We've used all the digits of 156, and the last subtraction resulted in a number less than 12, so that number, 0, is the remainder. The value of 156 modulo 12 is 0, or, 156 = 0 (mod 12).

We should note here that, had we been speaking of time, the 0 would be interpreted as 12:00.

### Your Turn 3.101

### Tech Check

#### Using Desmos to Determine the Value of a Number module 12

Desmos may be used to determine the value of a number modulo 12. It is flexible enough to find the value of a number modulo of any other integer you want. To determine the value of $n$ modulo 12, type **mod($\mathit{n}$,12)** into Desmos. The result will be displayed immediately. This can be used to find 539 modulo 12, as shown in the Figure 3.42.

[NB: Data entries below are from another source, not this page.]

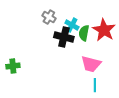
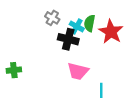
green semicircle: (84, 33) -> (90, 23), moved
pink trapezoid: (91, 64) -> (78, 71), moved

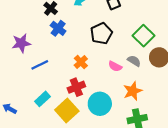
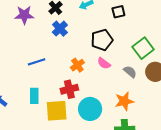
purple star: (21, 43) -> (24, 15), moved
pink semicircle: (115, 66) -> (104, 63), moved
cyan rectangle: (42, 99) -> (34, 96), turned -56
yellow square: (67, 110) -> (57, 111), turned 30

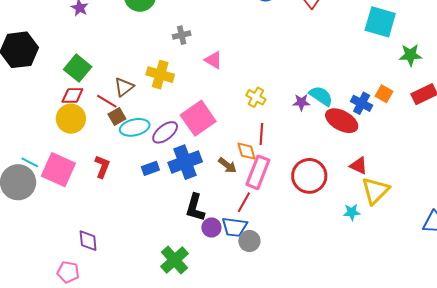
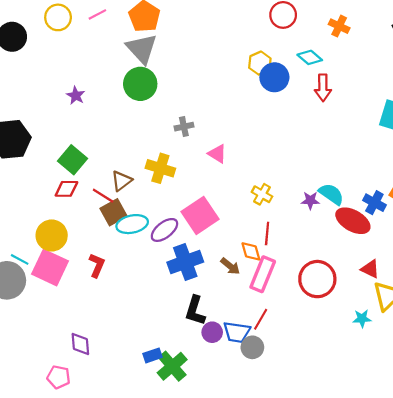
brown square: (117, 117) -> (113, 212), size x1.4
yellow circle: (71, 119) -> (52, 235), moved
blue rectangle: (150, 168) -> (152, 355), moved
red line: (244, 202) -> (261, 319), moved

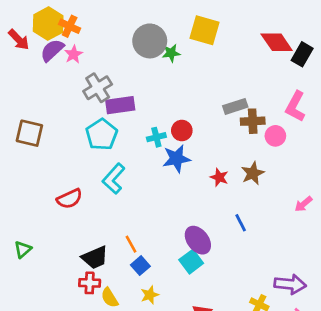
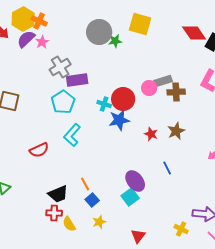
red circle: (182, 131) -> (123, 99), size x1.5
pink circle: (275, 136) -> (149, 88), moved
cyan cross: (156, 137) -> (104, 104), turned 32

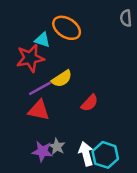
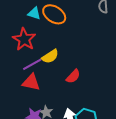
cyan triangle: (42, 40) -> (34, 13), moved
red star: (30, 58) -> (24, 39), turned -30

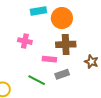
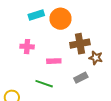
brown cross: (66, 44) -> (80, 44), moved
gray rectangle: (62, 74) -> (81, 78), moved

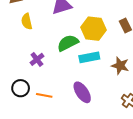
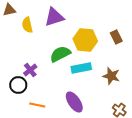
yellow semicircle: (27, 21) -> (27, 25), moved
black circle: (21, 88) -> (18, 85), moved

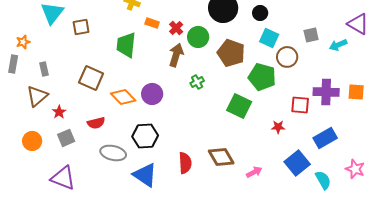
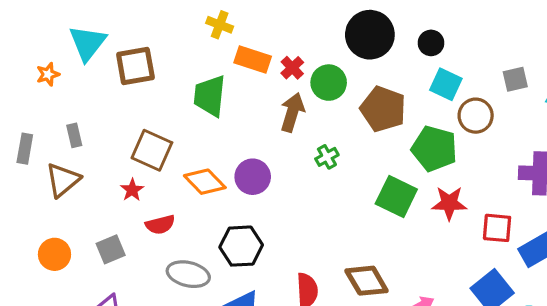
orange rectangle: (152, 23) -> (253, 59), size x1.5
brown square: (81, 27) -> (135, 66), size x1.4
orange star: (23, 42) -> (48, 74), moved
gray rectangle: (13, 64) -> (25, 149), moved
red square: (300, 105) -> (497, 228), moved
red star: (59, 112) -> (132, 190), moved
red star: (278, 127) -> (449, 203), moved, size x1.5

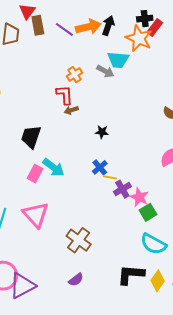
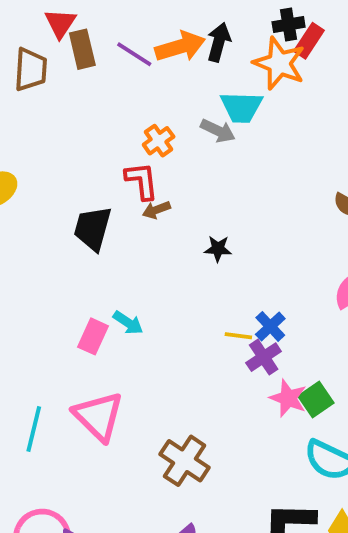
black trapezoid: (31, 137) -> (93, 228), moved
cyan arrow: (53, 167) -> (128, 323), size x0.7
blue cross: (100, 167) -> (270, 326), moved
pink star: (139, 197) -> (288, 398), moved

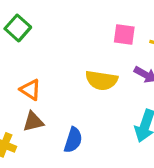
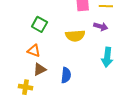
green square: (18, 28) -> (40, 24), moved

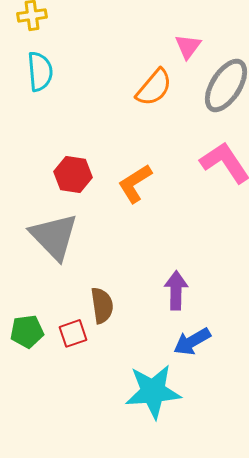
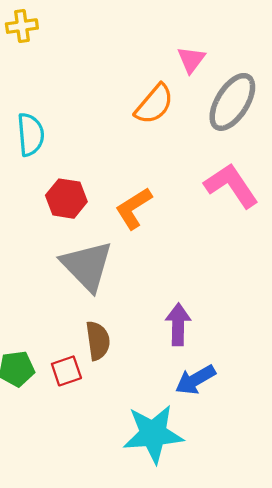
cyan semicircle: (40, 71) -> (31, 135), moved
gray triangle: (54, 236) -> (87, 266), moved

Clock arithmetic is modulo 12 arithmetic but applied to time. As time is divided into 12 hours that repeat a cycle, we use modulo 12 for clock arithmetic.

### Video

### Example 3.102

#### Adding with Clock Arithmetic

If it's 3:00, what time will it be in 89 hours?

#### Solution

To find that future time, we may determine the value of 89 (mod 12), either by long division or by using a calculator, such as Desmos. Then add the result to 3:00. Entering **mod(89,12)** in Desmos results in 5. Adding 5 hours, which was 89 (mod12), to 3:00 results in 8:00.

### Your Turn 3.102

Subtracting time on the clock works in much the same way as addition. Find the value of the number of hours being subtracted modulo 12, then subtract that from the original time.

### Example 3.103

#### Subtracting with Clock Arithmetic

If it is 4:00 now, what time was it 67 hours ago?

#### Solution

To find that past time, we may determine the value of 67 (mod 12), either by long division or by using a calculator, such as Desmos. Then subtract the result to 4:00. Entering **mod(67,12)** in Desmos results in 7. Subtracting 7 hours from 4:00 results in ‒3:00. We know, though, that time is not represented with negative times. This value, ‒3:00, indicates three hours before 12:00, which is 9:00. So, 67 hours before 4:00 was 9:00. We see this in the Figure 3.43.

### Your Turn 3.103

Recall that clock arithmetic was referred to as modulo 12 arithmetic. Multiplying in modulo 12 also relies on the remainder when dividing by 12. To multiply modulo 12 is just to multiply the two numbers, and then determine the remainder when divided by 12.

### Example 3.104

#### Multiplying modulo 12

What is the product of 11 and 45 modulo 12?

#### Solution

We begin by multiplying 11 and 45, which is 495. Next, we find 495 modulo 12, either by dividing the result by 12 to determine the remainder, or by using a calculator. Entering **mod(495,12)** in Desmos yields 3. Had long division been used, the remainder would be 3. So $11\times 45=3$ modulo 12.

### Your Turn 3.104

### Calculating Real-World Applications with Clock Arithmetic

### Example 3.105

#### Applying Clock Arithmetic

Suppose it is 3:00, and you decide to check your email every 5 hours. What time will it be when you check your email the ninth time?

#### Solution

If you check your email every 5 hours nine times, that ninth check will occur 45 hours after 3:00, which is an addition of 45 hours to 3:00. So, we find 45 modulo 12, which is 9. Nine hours after 3:00 is 12:00. It will be 12:00 when you check your email the ninth time.

### Your Turn 3.105

Clock arithmetic processes can be applied to days of the week. Every 7 days the day of the week repeats, much like every 12 hours the time on the clock repeats. The only difference will be that we work with remainders after dividing by 7. In technical terms, this is referred to as modulo 7. More generally, let $n$ be a positive integer. Then $n$ modulo 7, written $n$ mod 7, is the remainder when $n$ is divided by 7. If that value is $x$, we may write $n=x$ (mod 7).

### Example 3.106

#### Applying Clock Arithmetic to Days of the Week

Your family has a cat, and no one wants to empty the litter box. However, it has to be done daily. The six of you agree to take turns, so everyone has to empty the litter box every 6 days. You empty the box on a Thursday. What day will you empty the box for the 10th time?

#### Solution

The first time you emptied the litter box was on a Thursday. So,the 10th time you empty the litter box will be 9 times later (you've already had your first turn, so 9 turns left!). This will happen 54 (9 times 6) days later. Finding the value of 54 modulo 7, using division to determine the remainder or using a calculator to find the value of 54 modulo 7 gives the answer 5. Five days after a Thursday is Tuesday.